A Société d’Exploitation de la Tour Eiffel (SETE), responsável pela gestão do local, reconhece que a delegação pediu que a visita limitasse as “interações com as mulheres”. A empresa afirma que não deveria ter aceitado a solicitação.
Durante a passagem do grupo, funcionárias foram orientadas a deixar seus postos para que homens ocupassem os lugares. A representante sindical Diane Davoine diz que os trabalhadores se reuniram após o episódio e decidiram iniciar a greve para abrir diálogo com a administração e impedir que as mulheres voltem a ser tratadas dessa forma na empresa.
Na segunda-feira, placas instaladas na base da torre informavam que a abertura estava atrasada por motivos operacionais.
Delegação pede desculpas
A delegação, formada por cerca de 100 pessoas, estava ligada ao movimento hindu Bochasanwasi Akshar Purushottam Swaminarayan Sanstha (BAPS). O grupo pede desculpas a quem possa ter se sentido ofendido ou incomodado, mas afirma que ninguém teve o acesso à Torre Eiffel negado.
O caso ocorre depois que o movimento inaugurou, no domingo, 6, seu primeiro grande templo na França, em Bussy-Saint-Georges, a 30 km a leste de Paris.

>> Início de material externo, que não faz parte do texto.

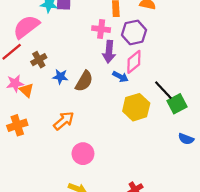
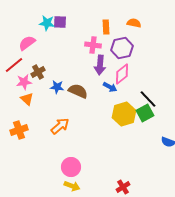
pink semicircle: (26, 27) -> (27, 43), size x0.7
brown semicircle: (84, 81) -> (78, 91), turned -96
pink star: (15, 83) -> (24, 82), moved
green square: (177, 104) -> (145, 113), moved
pink circle: (83, 154) -> (71, 167), moved

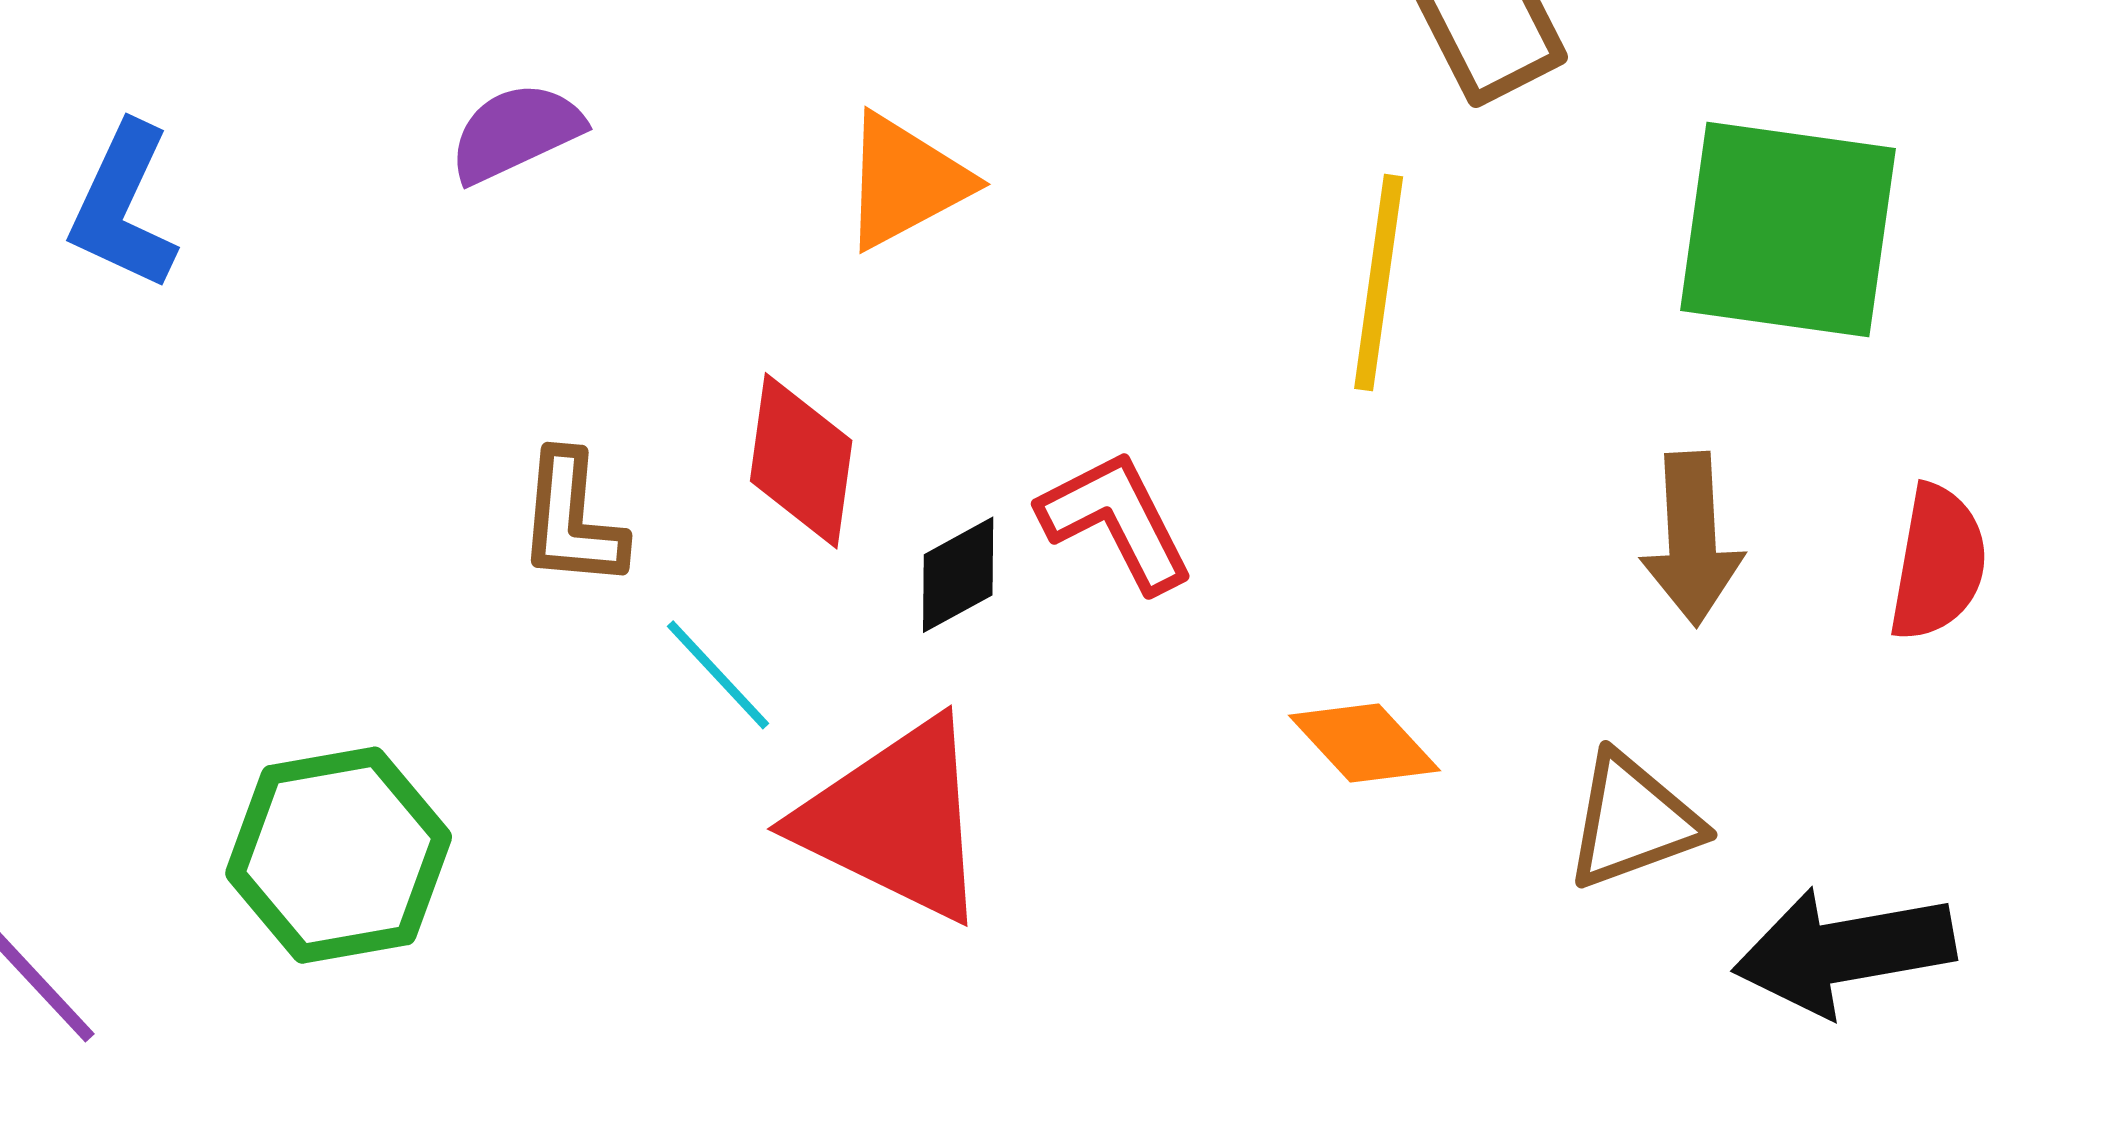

O prefeito de Paris, Emmanuel Grégoire, anuncia uma investigação e considera legítima a insatisfação dos funcionários. Ele afirma que é necessário esclarecer os fatos que levaram ao protesto.
A presidente da Assembleia Nacional da França, Yaël Braun-Pivet, também condena a exclusão das funcionárias. Para ela, a recepção de visitantes estrangeiros não pode levar a França a abrir mão do princípio da igualdade de gênero.